Seitenauszug:

=-=-=

Eine Preziose von Buch

Es ist inzwischen schon eine Litanei geworden, die ich nicht mehr hören kann: Die Nerds frohlocken über den baldigen Untergang des gedruckten Buchs - und die Haptiker halten dagegen oder weinen über den Untergang der Schwarzen Kunst. Ich selbst besaß schon lange vor dem E-Book ganze Literatursammlungen auf CD-ROM, weil es sich darin leichter recherchieren lässt und sich auch ein armer Autor auf diese Art "fünf Meter" Klassiker leisten kann. Trotzdem bin ich eine unverbesserliche Haptikerin geblieben. Noch schlimmer: Je mehr ich die neuen Medien genieße, desto stärker avanciere ich beim Buchkonsum in gedruckter Form zum Sinnenmensch.

Deshalb glaube ich fest ans Comeback von Luxusausgaben und Buchkunst in limitierter Auflage. Heute umso mehr, denn ich halte eine Buchpreziose in der Hand, mit der man jeden, der sich irgendwie für Kafka interessiert, dringend beglücken sollte. Mein Geheimtipp: Man kann es auch so machen wie ich und sich das Buch selbst schenken (nicht nur zu Weihnachten). Es ist nicht nur ein Augenschmaus, sondern einer für weit mehr Sinne! Der schlichte Schuber enthält einen großformatigen, reich bebilderten und mit ausführlichen Originalzitaten versehenen Band mit Otto Cermáks Kafka-Biografie "Ich habe seit jeher einen gewissen Verdacht gegen mich gehabt".

Der andere Band entpuppt sich als eine Mappe, die jedes Entdeckerherz höher schlagen lässt. Hier sind nämlich alle möglichen Originaldokumente zu Kafka in Faksimiledruck versteckt (mit Erklärungsheft), von persönlichen Ansichtskarten über Zeugnisse und Briefe bis hin zu Notizen. Freude machen auch schon die Kleinigkeiten in ihrer Schlichtheit: Der weiße Schuber glänzt, Buch und Mappe sind matt, aber dafür spiegelt der schwarze Namenszug im Licht, auf der Vorderseite "Kafka", auf dem Buchrücken "Franz".

Die Dokumente auszupacken, ist die pure Sinnenlust. Hier sind nicht nur die Papiere in Stärke und Struktur den Originalen nachempfunden. Der Faksimiledruck ist so gut, dass Tinte auf der anderen Seite durchscheint, sich Stempel durchzudrücken scheinen und ja, ich bin tatsächlich mit dem Finger über die Briefmarken gefahren, weil ich dachte, eine löse sich ab. Dabei sind die Briefmarken wie die Stempel gedruckt. Selbst der Schmutz an den Faltkanten mancher Briefe - perfektes Trompe-l'oeil! Man muss sich das aber vor allem in den Fingerspitzen vorstellen: Aus dieser Mappe kommt nicht einfach irgendein Buchpapier! Da ist ein gelblicher dünner Brief vorsichtig zu entfalten, da hat Kafka eine Einladung auf Karton drucken lassen, ein anderer Brief ist auf rosa Papier geschrieben - und selbst die Tinten wechseln.

=-=-=

Datenauszug:
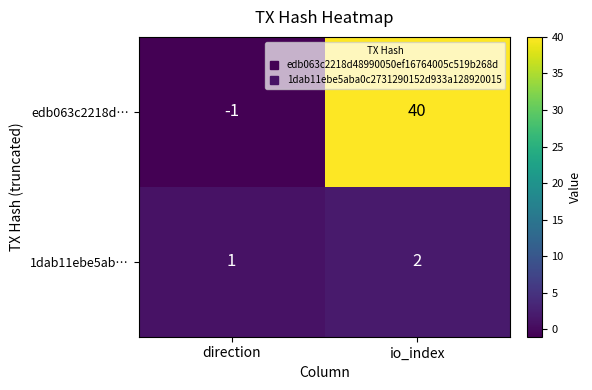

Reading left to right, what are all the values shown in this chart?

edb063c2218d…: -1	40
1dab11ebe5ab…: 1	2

=-=-=

Ihre Aufgaben:
(a) Beantworten Sie anhand des Textes über die Kafka-Ausgabe folgende Fragen:
(i) Welchen Titel trägt Otto Cermáks Kafka-Biografie?
(ii) Welcher Namenszug steht auf dem Buchrücken?
(iii) Auf welchem Papier ist einer der Briefe geschrieben?
(b) Führen Sie den Text über die Kafka-Ausgabe im Anschluss an seinen letzten Satz weiter.

Lösungen:
(a)
(i) „Ich habe seit jeher einen gewissen Verdacht gegen mich gehabt“
(ii) „Franz“
(iii) Auf rosa Papier

(b)
Wer solche Bücher entwickelt, stellt die Rezensenten vor ein Problem: Wie wird man mit Worten diesem Sinnenvergnügen gerecht? Ich jedenfalls kürze ab, denn ich will das Buch noch vor Weihnachten empfehlen, komme aber leider noch nicht zum Lesen (vom Überfliegen her gesehen wird es sich lohnen). Allerdings hätte ich das Buch allein schon wegen der Abbildungen und der Mappe gekauft (daran mögen die Leser sehen, dass der Jubel hier nicht bezahlt wurde, sondern von Herzen kommt). Ich habe deshalb ein wenig fotografiert (leider verfälscht der Schnee vor dem Fenster die Farben erheblich) und hoffe, mein Vergnügen mit Franz Kafka wird damit deutlich! Kaufbefehl an alle Freunde Kafkas und schöner Bücher:

Otto Cermák: Franz Kafka - Dokumente zu Leben und Werk
"Ich habe seit jeher einen gewissen Verdacht gegen mich gehabt"
Parthas Verlag Berlin in Zusammenarbeit mit dem Stroemfeld Verlag Frankfurt/M.
(Stroemfeld erarbeitet eine Gesamtausgabe von Franz Kafkas Werken in 25 Bänden, großteils ebenfalls in Faksimiledruck)
Fotos zum Vergrößern anklicken:
Blick ins Buch

Die Mappe mit den Dokumenten
Briefe von Kafka - wie gerade geschrieben
Fans haben auch seine Zeugnisse und Vorlesungsverzeichnisse im Haus
Jedes Papier fühlt sich anders an, jede Tinte scheint echt.
Diese Briefmarken lassen sich nicht ablösen. Sie sind genauso gedruckt wie Stempel und Wasserflecken.

9 Kommentare:

  1. Ich stimme dir voll zu: Solche ücher auszupacken und zu lesen ist ein haptischer Hochgenuss!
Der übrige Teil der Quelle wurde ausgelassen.